● **TASK TO COMPLETE**
Every line with the string "shift" should be copied from the data.

● **RECORDS PROVIDED**
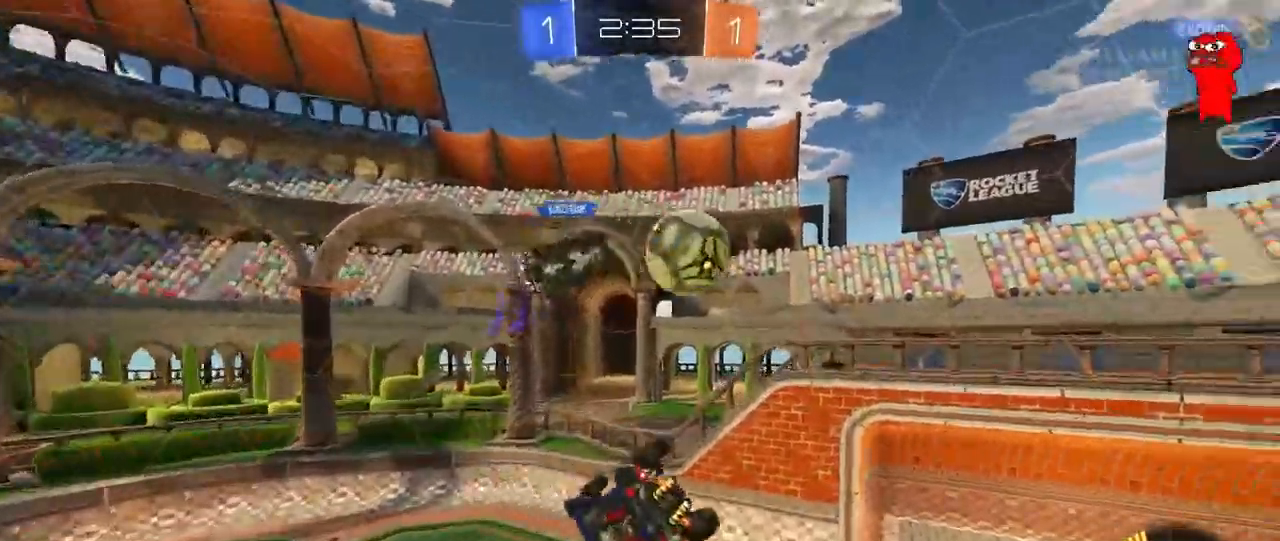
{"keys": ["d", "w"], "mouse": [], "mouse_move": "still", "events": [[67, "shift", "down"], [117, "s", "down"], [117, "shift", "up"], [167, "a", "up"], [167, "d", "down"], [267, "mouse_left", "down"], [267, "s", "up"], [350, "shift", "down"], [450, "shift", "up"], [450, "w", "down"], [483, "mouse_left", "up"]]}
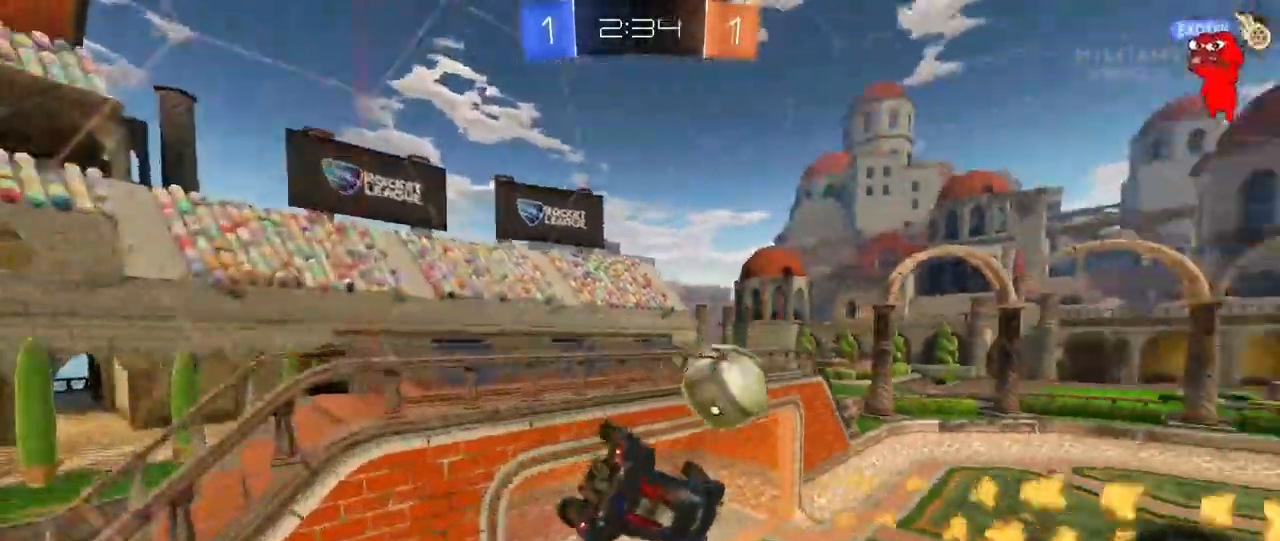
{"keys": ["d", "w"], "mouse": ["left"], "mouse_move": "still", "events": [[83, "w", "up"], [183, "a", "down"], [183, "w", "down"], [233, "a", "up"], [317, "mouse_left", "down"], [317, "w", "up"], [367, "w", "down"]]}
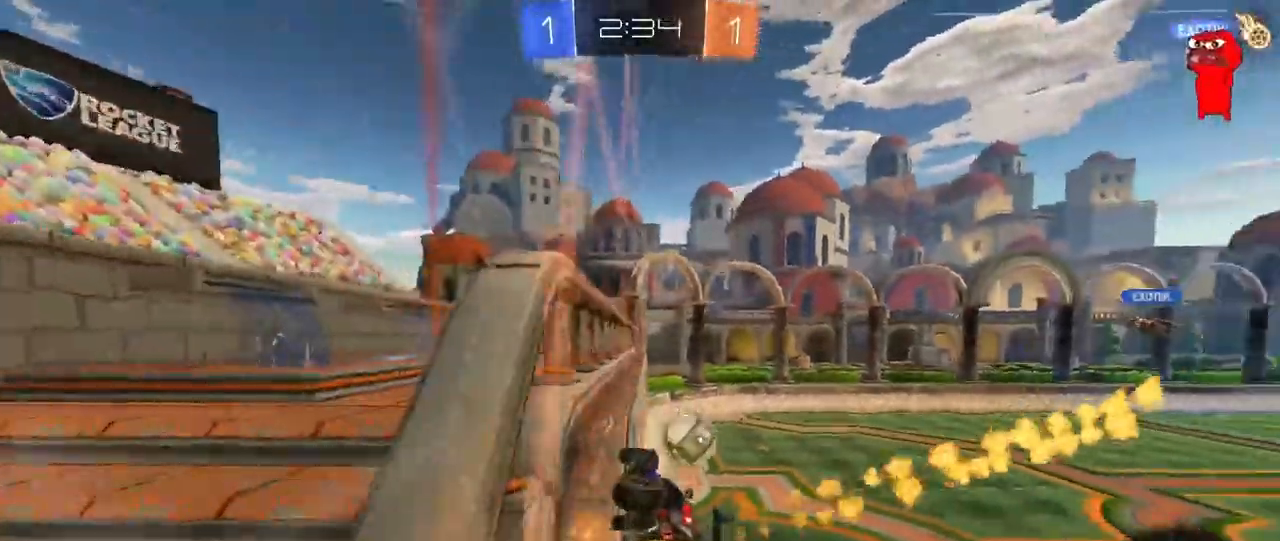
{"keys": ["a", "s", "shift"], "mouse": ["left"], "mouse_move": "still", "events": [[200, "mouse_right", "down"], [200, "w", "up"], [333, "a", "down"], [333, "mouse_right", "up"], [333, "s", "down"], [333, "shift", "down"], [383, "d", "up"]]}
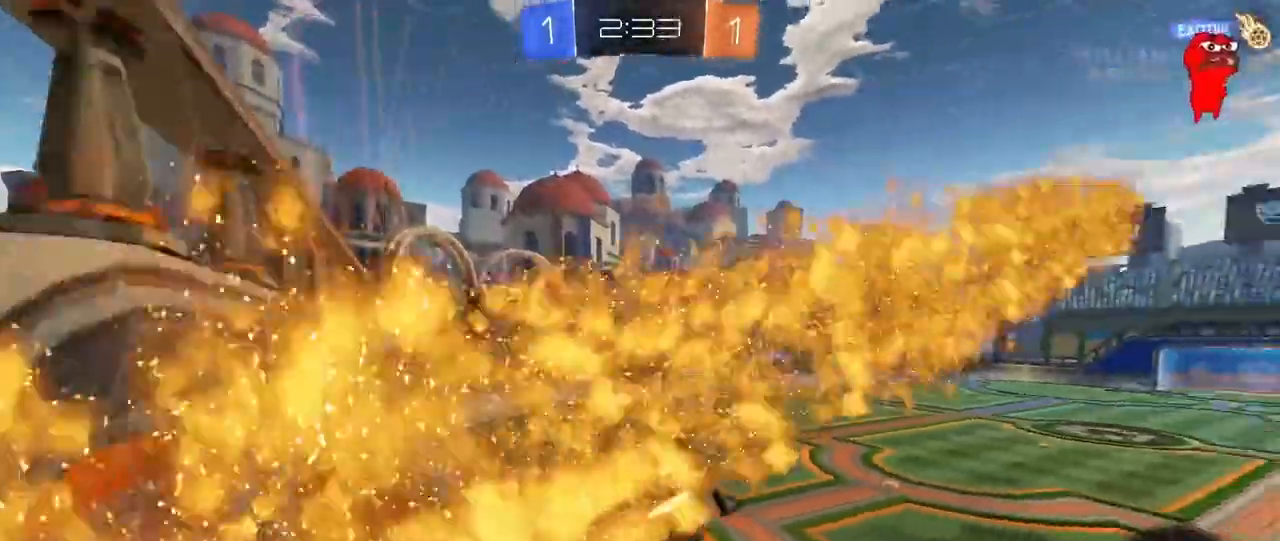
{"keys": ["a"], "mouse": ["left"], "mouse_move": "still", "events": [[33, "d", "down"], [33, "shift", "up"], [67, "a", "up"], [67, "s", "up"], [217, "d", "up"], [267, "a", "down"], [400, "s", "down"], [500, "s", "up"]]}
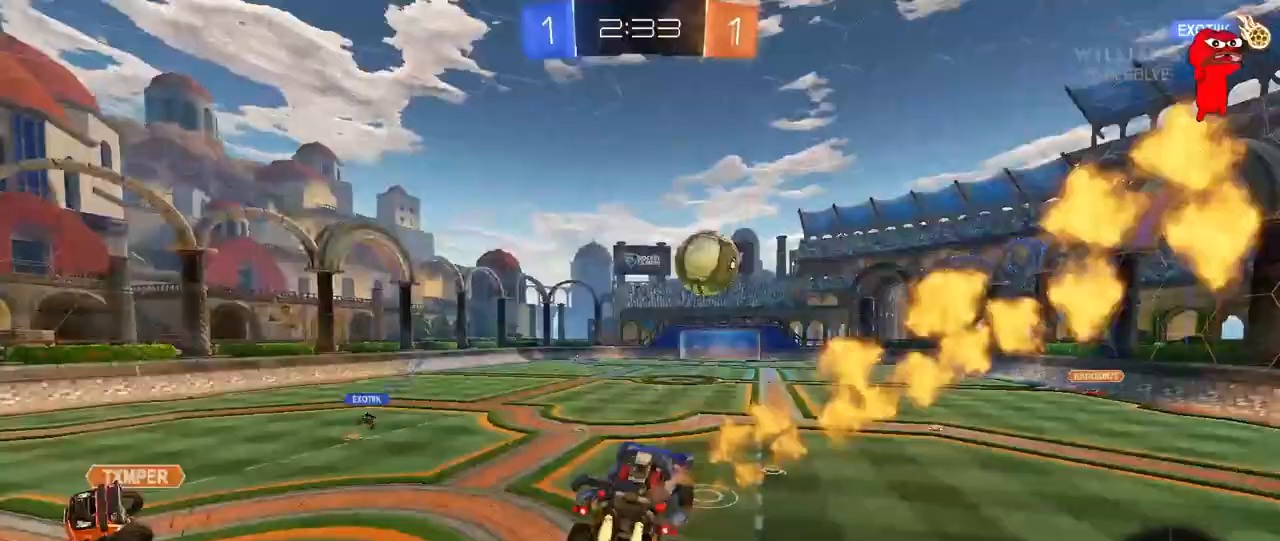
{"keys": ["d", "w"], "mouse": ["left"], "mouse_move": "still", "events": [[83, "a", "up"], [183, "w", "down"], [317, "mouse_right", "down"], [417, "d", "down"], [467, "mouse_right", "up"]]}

--

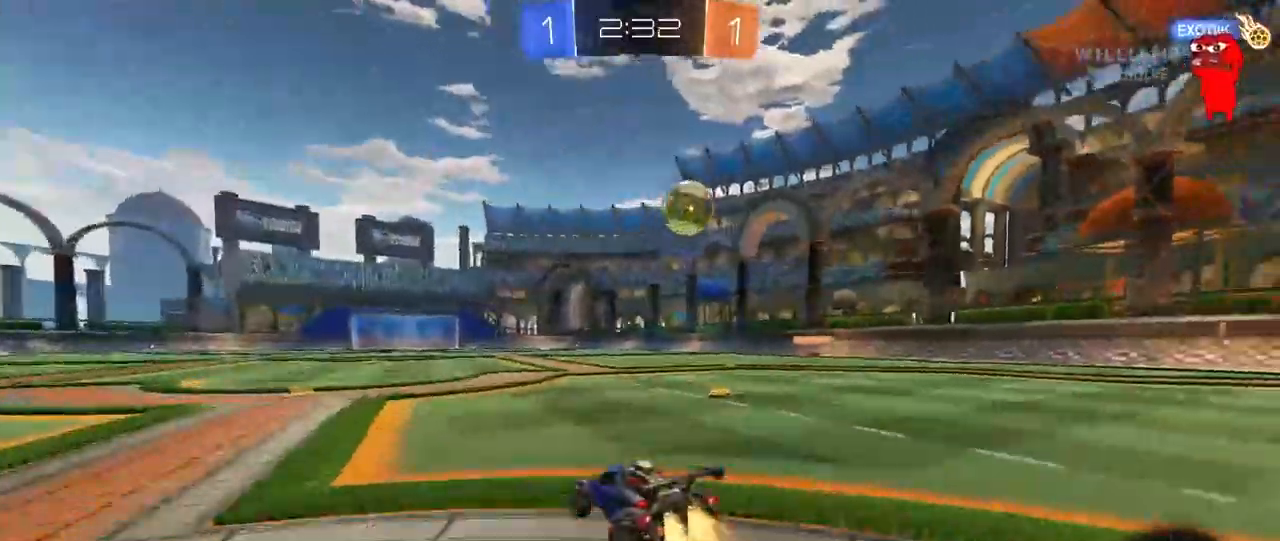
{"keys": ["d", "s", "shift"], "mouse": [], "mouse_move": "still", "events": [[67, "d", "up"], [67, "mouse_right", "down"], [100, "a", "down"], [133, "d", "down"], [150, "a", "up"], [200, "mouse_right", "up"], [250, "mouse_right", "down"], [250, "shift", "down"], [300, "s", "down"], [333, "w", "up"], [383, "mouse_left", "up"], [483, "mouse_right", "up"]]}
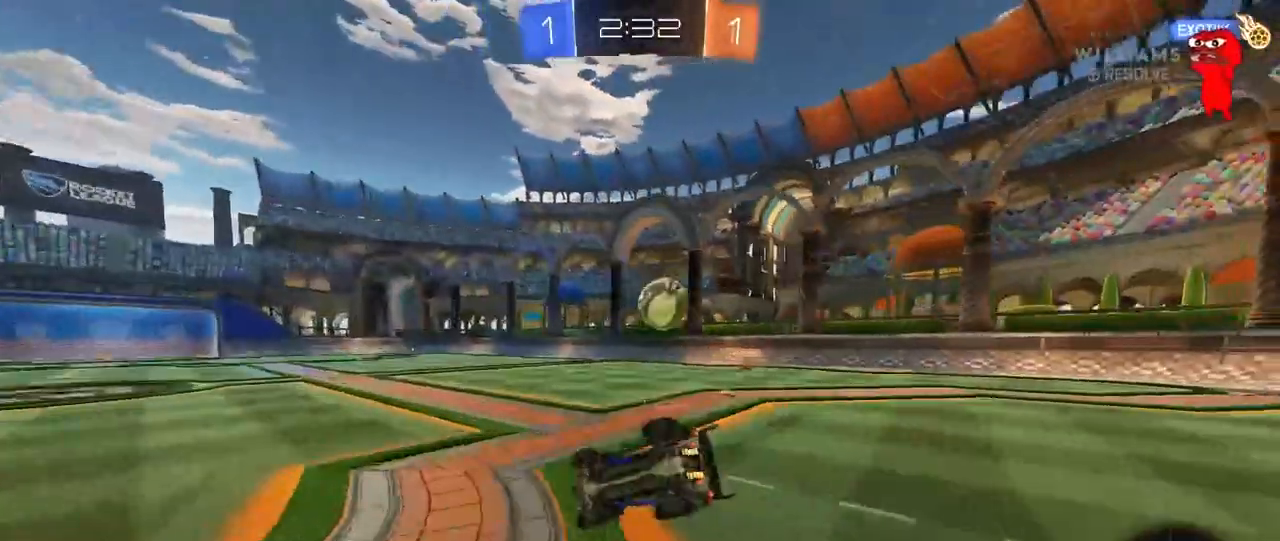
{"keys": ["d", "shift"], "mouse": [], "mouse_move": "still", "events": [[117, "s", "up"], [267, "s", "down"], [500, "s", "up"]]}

● **OUTPUT BELOW**
{"keys": ["d", "w"], "mouse": [], "mouse_move": "still", "events": [[67, "shift", "down"], [117, "s", "down"], [117, "shift", "up"], [167, "a", "up"], [167, "d", "down"], [267, "mouse_left", "down"], [267, "s", "up"], [350, "shift", "down"], [450, "shift", "up"], [450, "w", "down"], [483, "mouse_left", "up"]]}
{"keys": ["a", "s", "shift"], "mouse": ["left"], "mouse_move": "still", "events": [[200, "mouse_right", "down"], [200, "w", "up"], [333, "a", "down"], [333, "mouse_right", "up"], [333, "s", "down"], [333, "shift", "down"], [383, "d", "up"]]}
{"keys": ["a"], "mouse": ["left"], "mouse_move": "still", "events": [[33, "d", "down"], [33, "shift", "up"], [67, "a", "up"], [67, "s", "up"], [217, "d", "up"], [267, "a", "down"], [400, "s", "down"], [500, "s", "up"]]}
{"keys": ["d", "s", "shift"], "mouse": [], "mouse_move": "still", "events": [[67, "d", "up"], [67, "mouse_right", "down"], [100, "a", "down"], [133, "d", "down"], [150, "a", "up"], [200, "mouse_right", "up"], [250, "mouse_right", "down"], [250, "shift", "down"], [300, "s", "down"], [333, "w", "up"], [383, "mouse_left", "up"], [483, "mouse_right", "up"]]}
{"keys": ["d", "shift"], "mouse": [], "mouse_move": "still", "events": [[117, "s", "up"], [267, "s", "down"], [500, "s", "up"]]}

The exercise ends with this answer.